Prompt A
List every proper name of a place that appears in the travel passage about Rome.
Prompt B
Reproduce everything in the travel passage about Rome from "After our loooong" down to "had my own.".
Prompt C
According to the travel passage about Rome, how often did the writer have a bath while in Rome?
(Text block)
Frequently we’d find ourselves in a little outdoor spot and we never
felt like we couldn’t see what we wanted to see. I guess I mean, it was no Louvre. I wish we had had a few days just to do the
museums, though, because we did rush ourselves through the more modern art to
get to the Sistine, and no one wanted to hang out with the maps like I did.
After our loooong drive back to the apartment we only had
the energy for a meal of leftovers (thanks hosts!) and bread. And a BATH!!!
I hadn’t had a bath all year!!!
It was great. I had a bath every
night in Rome. That’s a thing,
right? Roman Baths? Well, I had my own.
(End Text block)
(Given data)
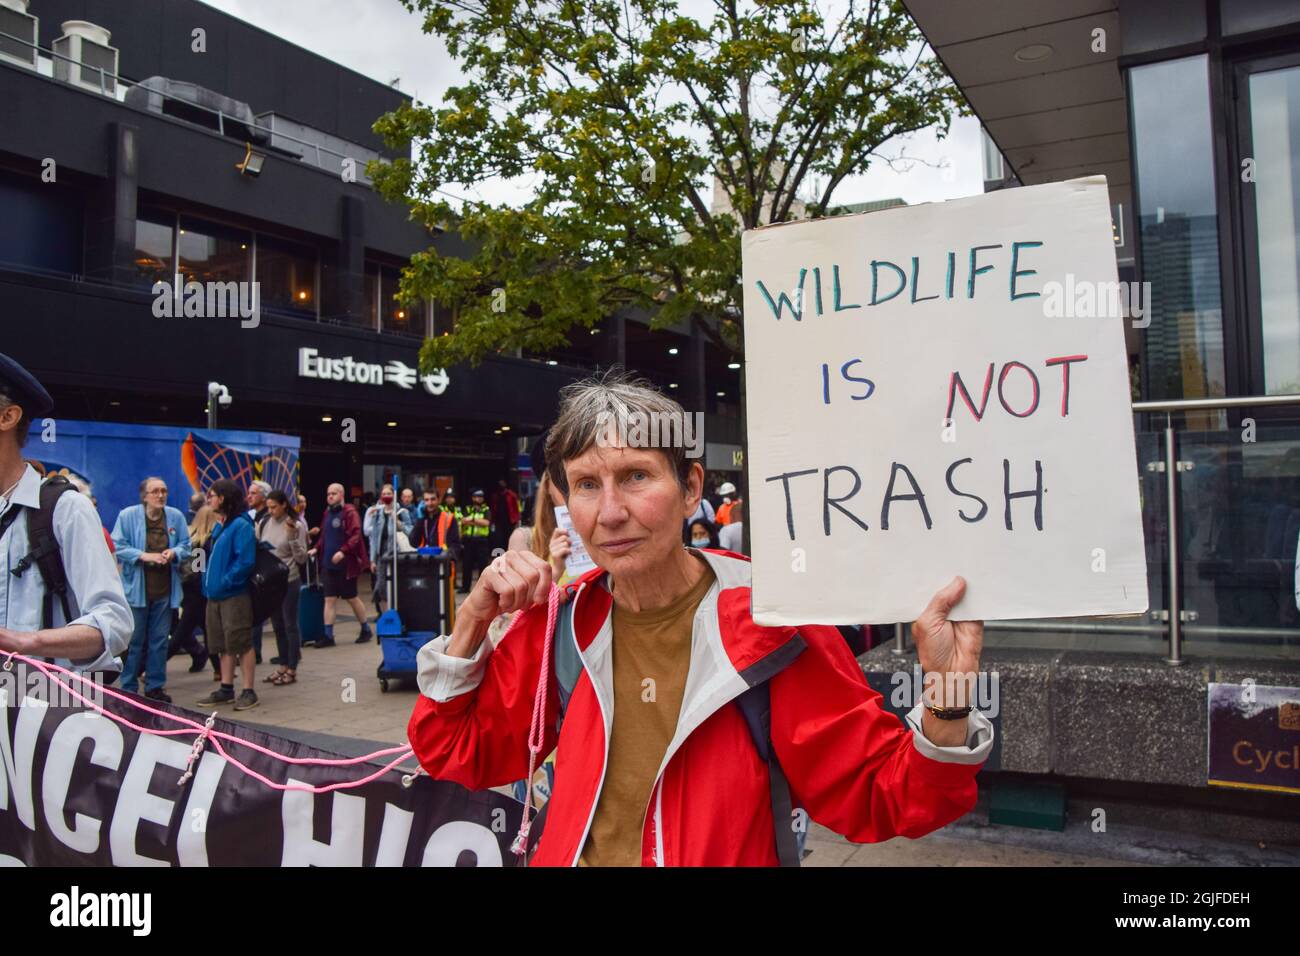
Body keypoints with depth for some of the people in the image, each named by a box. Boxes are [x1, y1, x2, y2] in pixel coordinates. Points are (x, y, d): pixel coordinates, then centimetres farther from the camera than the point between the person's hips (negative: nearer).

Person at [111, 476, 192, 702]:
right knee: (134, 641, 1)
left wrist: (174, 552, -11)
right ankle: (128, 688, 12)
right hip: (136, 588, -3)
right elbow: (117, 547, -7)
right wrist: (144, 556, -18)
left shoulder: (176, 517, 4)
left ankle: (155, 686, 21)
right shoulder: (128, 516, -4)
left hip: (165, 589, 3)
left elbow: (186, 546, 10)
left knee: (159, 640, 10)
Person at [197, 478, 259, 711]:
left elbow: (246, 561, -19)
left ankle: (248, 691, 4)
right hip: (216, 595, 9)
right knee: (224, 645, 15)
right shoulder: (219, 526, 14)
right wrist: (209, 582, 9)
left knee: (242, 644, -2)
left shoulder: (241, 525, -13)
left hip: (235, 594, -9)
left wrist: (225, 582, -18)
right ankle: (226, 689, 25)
(End Given data)
(Given data)
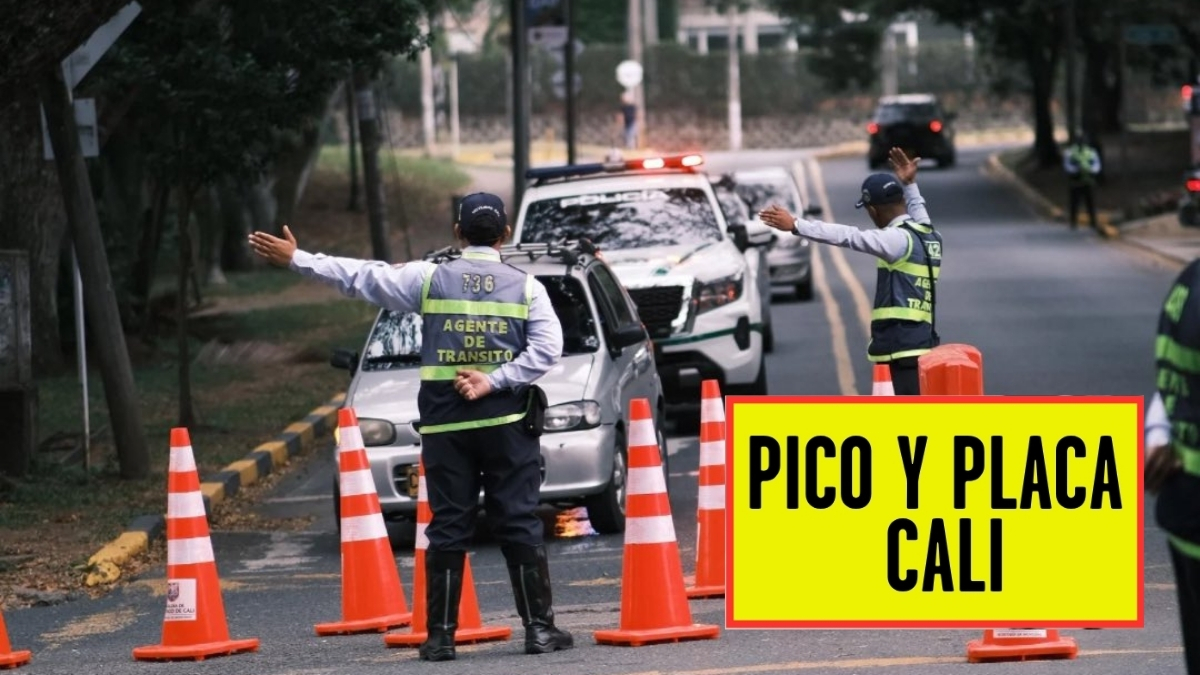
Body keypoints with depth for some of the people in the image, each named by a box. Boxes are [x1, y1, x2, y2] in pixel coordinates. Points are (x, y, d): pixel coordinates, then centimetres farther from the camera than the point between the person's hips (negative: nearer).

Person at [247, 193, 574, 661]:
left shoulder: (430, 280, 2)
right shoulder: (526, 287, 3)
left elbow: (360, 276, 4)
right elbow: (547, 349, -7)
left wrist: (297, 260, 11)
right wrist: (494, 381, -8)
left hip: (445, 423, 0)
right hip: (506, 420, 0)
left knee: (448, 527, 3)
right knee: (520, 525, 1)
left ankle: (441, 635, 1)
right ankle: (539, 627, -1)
(End Given data)
Task output A
Louvre, Sistine, Rome

Task output B
After our loooong drive back to the apartment we only had
the energy for a meal of leftovers (thanks hosts!) and bread. And a BATH!!!
I hadn’t had a bath all year!!!
It was great. I had a bath every
night in Rome. That’s a thing,
right? Roman Baths? Well, I had my own.

Task output C
Every night.